# [Goal of the exercise]
Scan the entries and copy each line where the word "searchTasks" is present.

# [Supplied data]
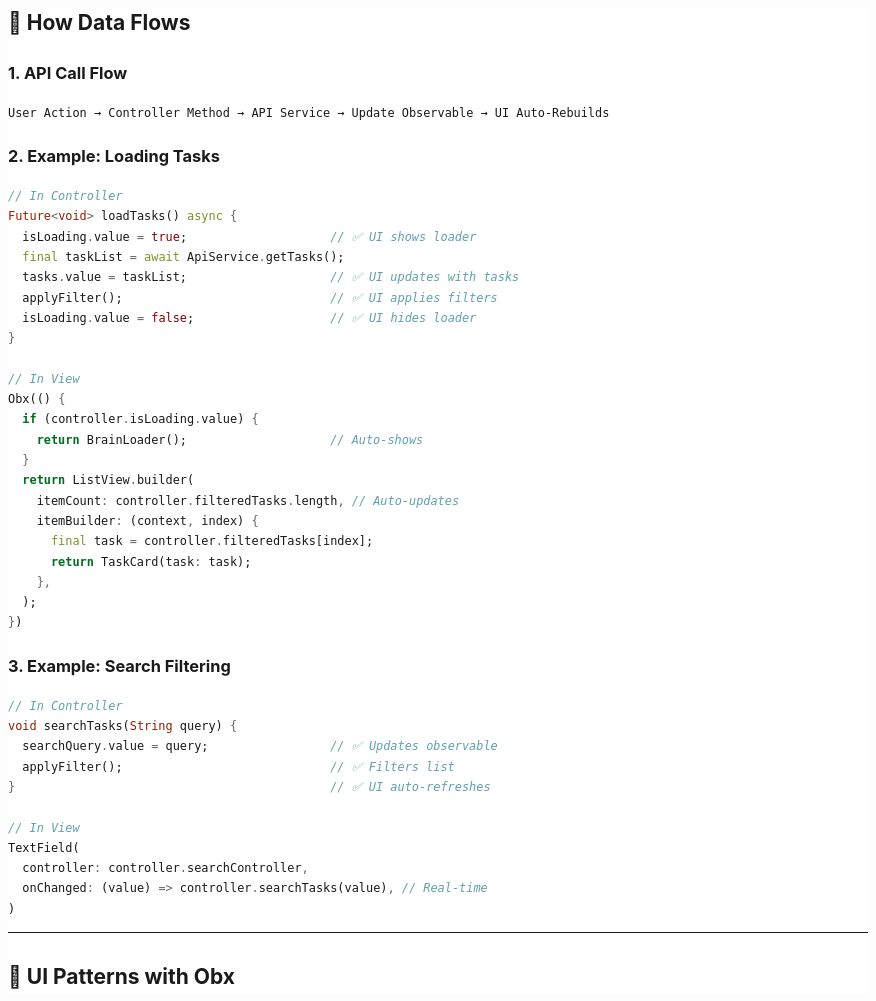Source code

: ## 🔄 How Data Flows

### 1. API Call Flow
```
User Action → Controller Method → API Service → Update Observable → UI Auto-Rebuilds
```

### 2. Example: Loading Tasks
```dart
// In Controller
Future<void> loadTasks() async {
  isLoading.value = true;                    // ✅ UI shows loader
  final taskList = await ApiService.getTasks();
  tasks.value = taskList;                    // ✅ UI updates with tasks
  applyFilter();                             // ✅ UI applies filters
  isLoading.value = false;                   // ✅ UI hides loader
}

// In View
Obx(() {
  if (controller.isLoading.value) {
    return BrainLoader();                    // Auto-shows
  }
  return ListView.builder(
    itemCount: controller.filteredTasks.length, // Auto-updates
    itemBuilder: (context, index) {
      final task = controller.filteredTasks[index];
      return TaskCard(task: task);
    },
  );
})
```

### 3. Example: Search Filtering
```dart
// In Controller
void searchTasks(String query) {
  searchQuery.value = query;                 // ✅ Updates observable
  applyFilter();                             // ✅ Filters list
}                                            // ✅ UI auto-refreshes

// In View
TextField(
  controller: controller.searchController,
  onChanged: (value) => controller.searchTasks(value), // Real-time
)
```

---

## 📱 UI Patterns with Obx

# [Response]
void searchTasks(String query) {
  onChanged: (value) => controller.searchTasks(value), // Real-time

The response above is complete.